As explained by one of the two first authors of the study, Valentina Mazzotta, of the UOC Viral Immunodeficiencies of Spallanzani, “the main result is that a higher viral load of the Mpox virus in the pharyngeal swab was associated with a more severe course. Other factors associated with greater severity are Caucasian ethnicity, an onset with fever, the presence of involvement of the oral cavity, lesions around the anus and lymphadenopathy. Mpox has a longer duration in case of ano-rectal, oro-pharyngeal localization, in case of extensive skin rash and in people with HIV with severe immunodeficiency”.
“The association between high viral load and greater severity of disease – says Andrea Antinori, director of the Clinical Department of the Inmi Spallanzani and one of the two senior authors of the work – is the first documented in the literature and demonstrates that a highly replicating virus significantly impacts the morbidity of Mpox. These results, although demonstrated on the viral Clade IIb and not on the Clade Ib that is causing the current epidemic in Central Africa, can also be transferred to the context of the new emerging variant of the Mpox virus and suggest that the control of viral replication, as occurs in the vaccinated person in which a powerful anti-viral immune response is stimulated, can, in addition to having a protective value from infection, also protect from severe disease”.

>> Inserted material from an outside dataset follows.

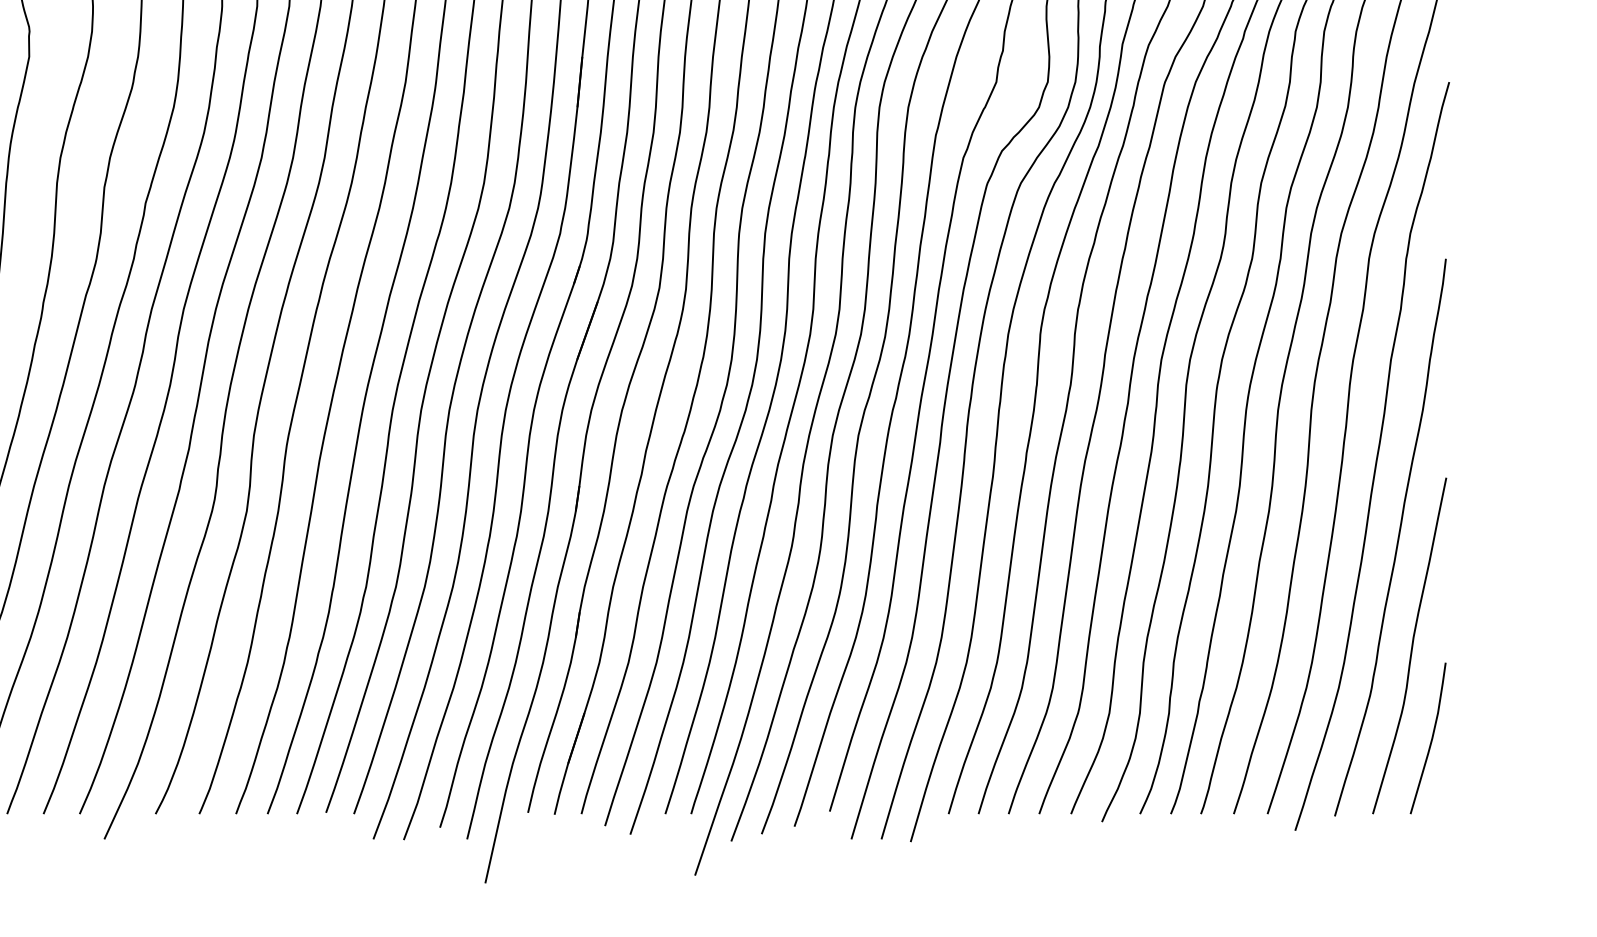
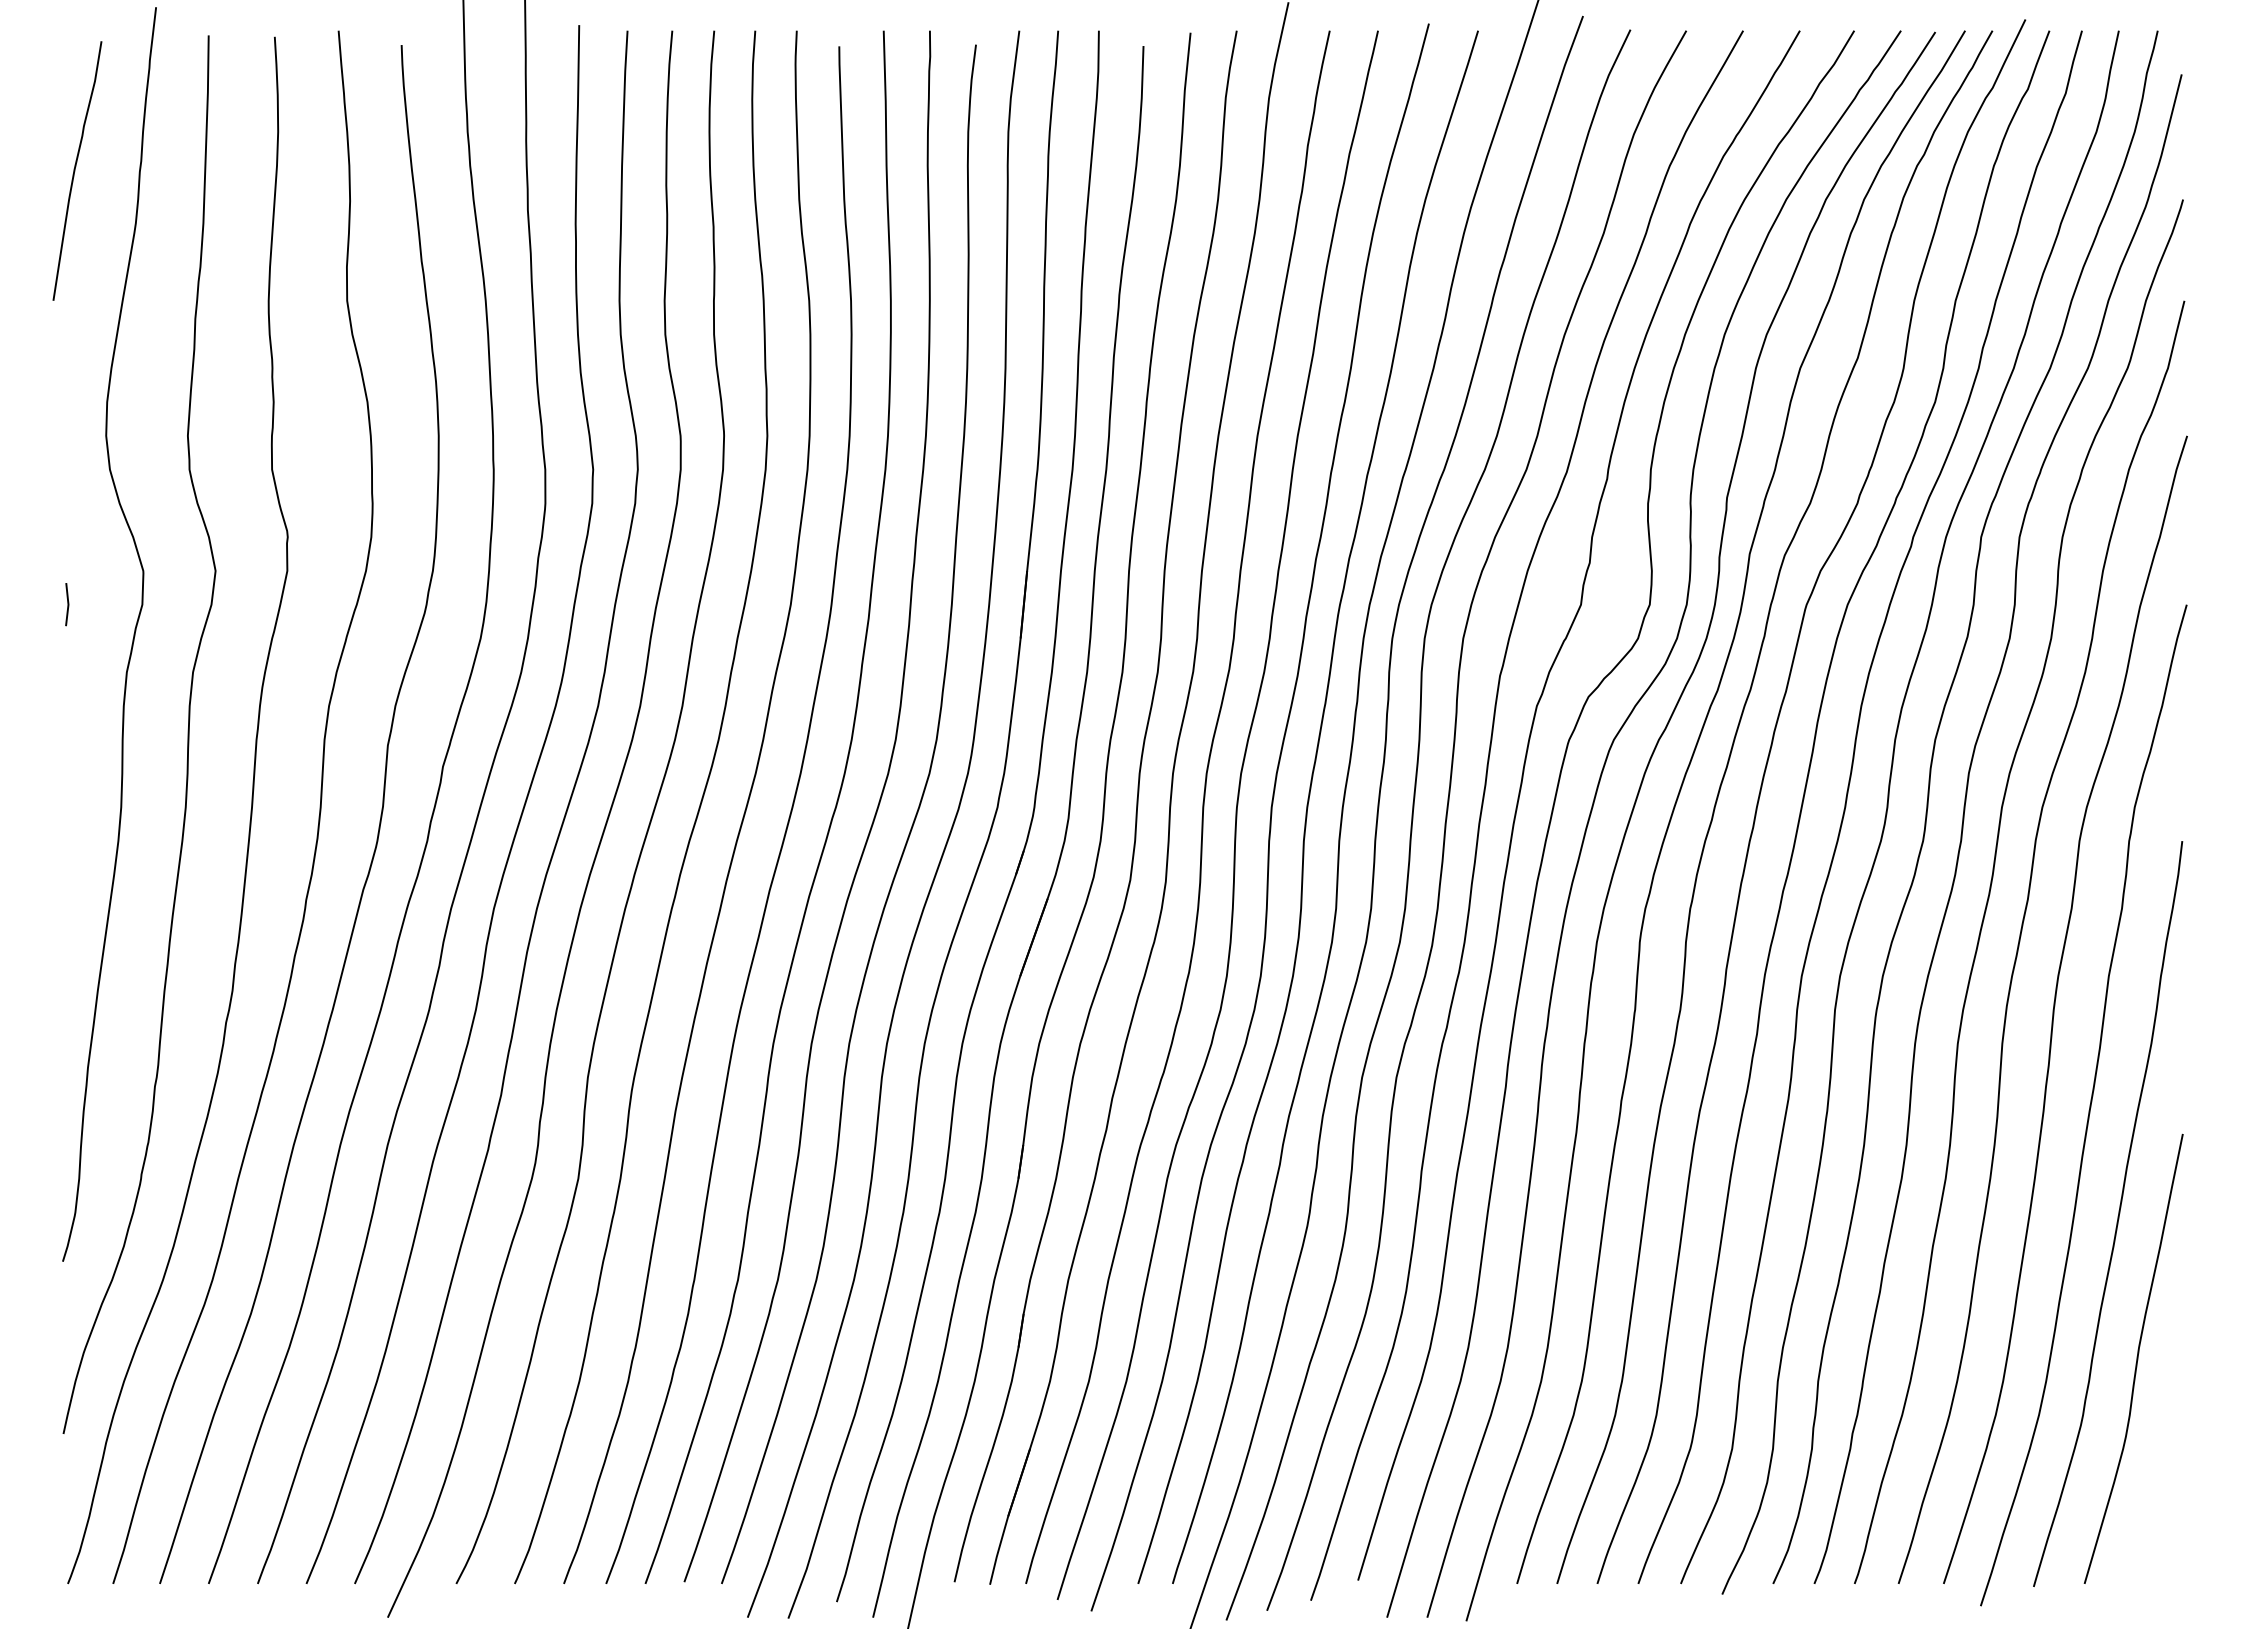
curve: (1431, 739) -> (2162, 1484), removed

The publication “of these data is a concrete testimony to the presence of centers of excellence in Italy that were able to manage the 2022 epidemic outbreak in an effective and culturally productive way within the solid network of the Icona foundation – underlines Antonella Castagna, head of Infectious Diseases at San Raffaele and director of the specialization school in Infectious and Tropical Diseases at the Vita-Salute San Raffaele University.
The study – the note concludes – also involved the Department of Medicine of the University of Udine; Asst Fatebenefratelli Sacco, Luigi Sacco Hospital of Milan; Asst Grande Ospedale Metropolitano Niguarda of Milan; Aorn Ospedali dei Colli of Naples; Asst Santi Paolo e Carlo, University of Milan; Irccs San Gerardo dei Tintori Foundation, University of Milan-Bicocca of Monza; Irccs Policlinico San Martino, University of Genoa; University Hospital Trust Policlinico Paolo Giaccone of Palermo; Gemelli Irccs University Hospital Foundation, Catholic University of the Sacred Heart of Rome; Icona Foundation of Milan.